Transcreva sem nenhuma alteração as linhas de todos os registros abaixo. Deixe as imagens fora da resposta.

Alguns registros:
........
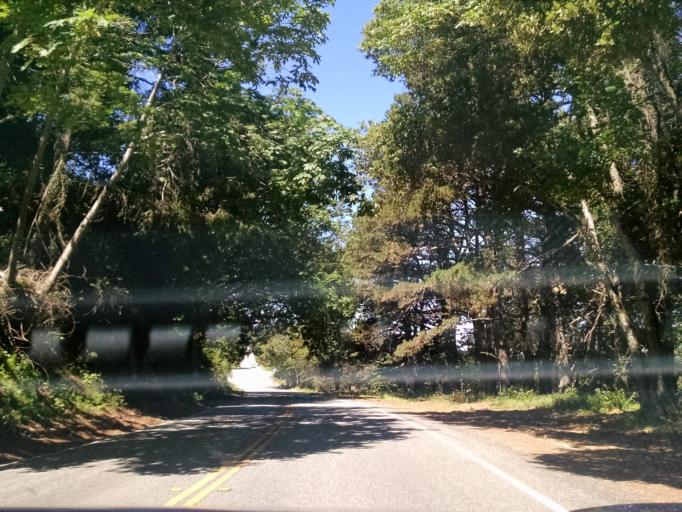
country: US
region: California
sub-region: San Mateo County
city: Portola Valley
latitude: 37.3405
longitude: -122.2182
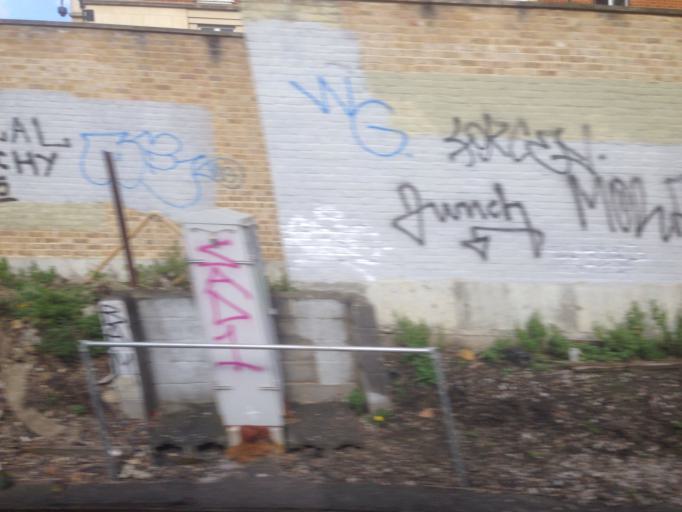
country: GB
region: England
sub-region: Greater London
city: Chelsea
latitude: 51.4807
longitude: -0.1881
........
▸ **Resultado**:
country: US
region: California
sub-region: San Mateo County
city: Portola Valley
latitude: 37.3405
longitude: -122.2182
country: GB
region: England
sub-region: Greater London
city: Chelsea
latitude: 51.4807
longitude: -0.1881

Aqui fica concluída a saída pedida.